Torture itself, however, was regarded as too serious to be left to the arbitrary temper of a baffled or angry inquisitor, and was preceded by formalities designed to prevent its abuse. It was the last resort when the result of a trial left doubts to be satisfied. After the prosecution and defence had closed, and the consulta de fe had assembled to consider the sentence, if the evidence was too weak for condemnation while the innocence of the accused was not clear, it could adopt a vote to torture and postpone the decision to await the outcome. Even in the ferocity of the early period this deliberateness was frequently observed, although in the reckless haste of procedure it was often omitted. Thus, in the case of Diego García, a priest accused of having said twenty years before, when a boy, that the sacrament was bread, the consulta held two meetings, January 18 and 19, 1490, and finally voted torture. There was no haste however and it was not until February 11th that García was exposed to the very moderate water-torture of about a quart of water. No confession was obtained and he was untied, with the protest that he had not been sufficiently tortured, but it was not repeated and, on February 26th, he was acquitted and restored to his fame and honor, though, with the curiously perverse inquisitorial logic, he was made to abjure de vehementi and forbidden to celebrate mass for six months.[11] The vote of the consulta however was not universal and, in 1518, the Suprema ordered it to be always observed, but a clause in the Instructions of 1561, reminding inquisitors that they must not inflict torture until after hearing the defence shows how difficult it was to restrain their arbitrary action.[12] Even in the early eighteenth century, in reviewing a summary of cases of Valencia, from 1705 to 1726, the Suprema rebuked the tribunal for torturing Sebastian Antonio Rodríguez without previous consultation, but at this period the consulta de fe was becoming obsolete and everything was centering in the Suprema.[13]
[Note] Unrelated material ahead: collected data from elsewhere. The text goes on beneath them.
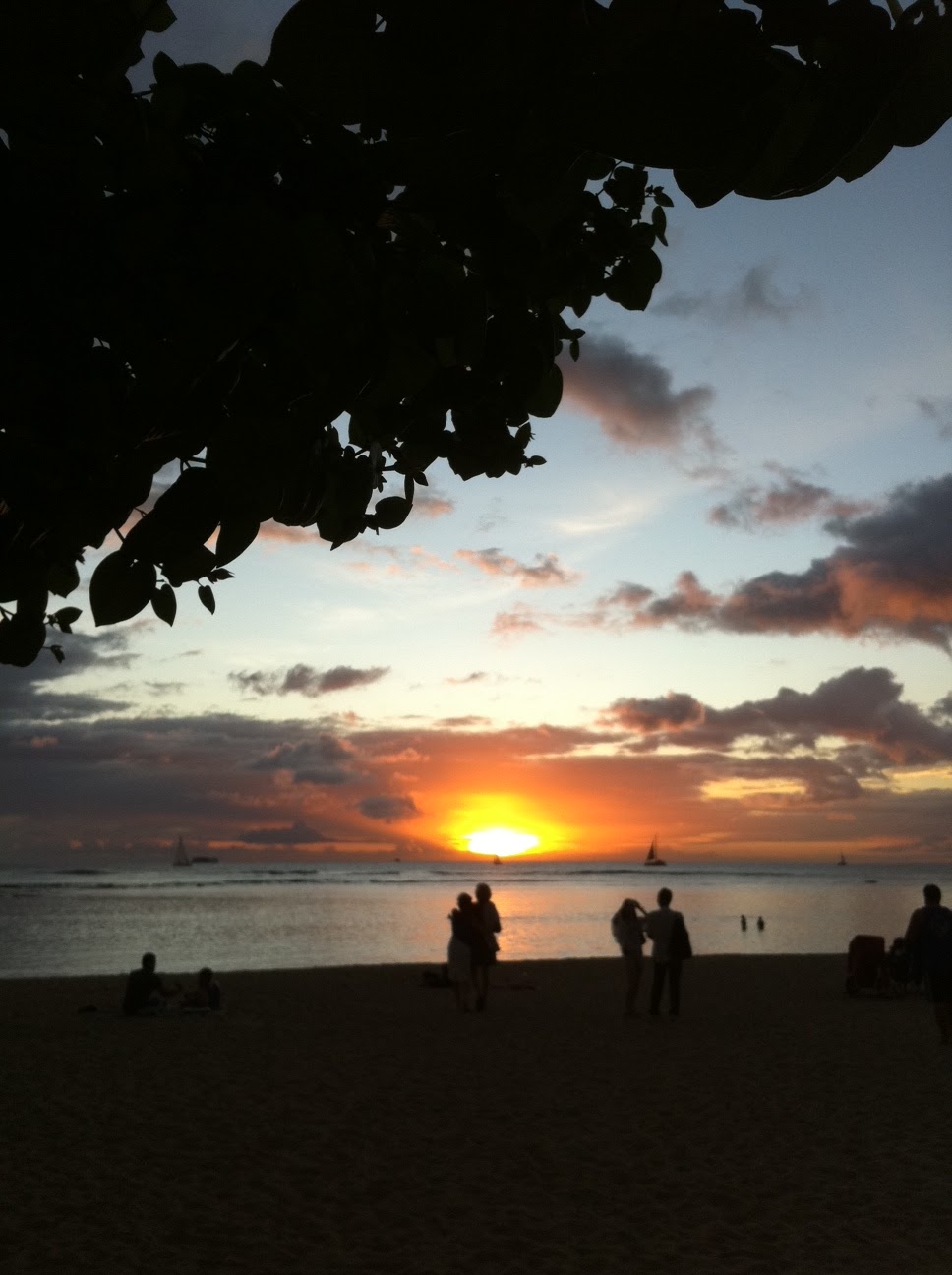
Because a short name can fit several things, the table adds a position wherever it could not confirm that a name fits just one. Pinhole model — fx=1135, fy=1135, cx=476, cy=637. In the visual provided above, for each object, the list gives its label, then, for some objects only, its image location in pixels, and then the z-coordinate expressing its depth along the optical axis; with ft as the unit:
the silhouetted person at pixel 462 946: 54.75
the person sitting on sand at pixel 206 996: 57.21
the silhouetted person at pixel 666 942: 51.39
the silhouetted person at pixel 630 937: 53.42
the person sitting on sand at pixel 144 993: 56.34
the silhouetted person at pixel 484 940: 55.01
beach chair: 66.08
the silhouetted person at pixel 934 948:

The vote of the consulta was still only preliminary. After it, the accused was brought into the audience-chamber, where all the inquisitors and the episcopal Ordinary were required to be present. He was notified of the decision of the consulta; if he was a diminuto, the points in which his confession had failed to satisfy the evidence were pointed out; if a negativo, no explanations were necessary; if it was on intention or in caput alienum he was made to understand it. He was adjured, in the name of God and the Blessed Virgin, to confess fully, without false evidence as to himself or others and, if this failed to move him, a formal sentence of torture was signed by all the judges and read to him. It recited that, in view of the suspicions arising against him from the evidence, they condemned him to be tortured for such length of time as they should see fit, in order that he might tell the truth of what had been testified against him, protesting that, if in the torture he should die or suffer effusion of blood or mutilation, it should not be attributed to them, but to him for not telling the truth. If the torture was to discover accomplices, care was taken to make no allusion to him and to give him no chance of clearing himself, for he was assumed to be already convicted.[14]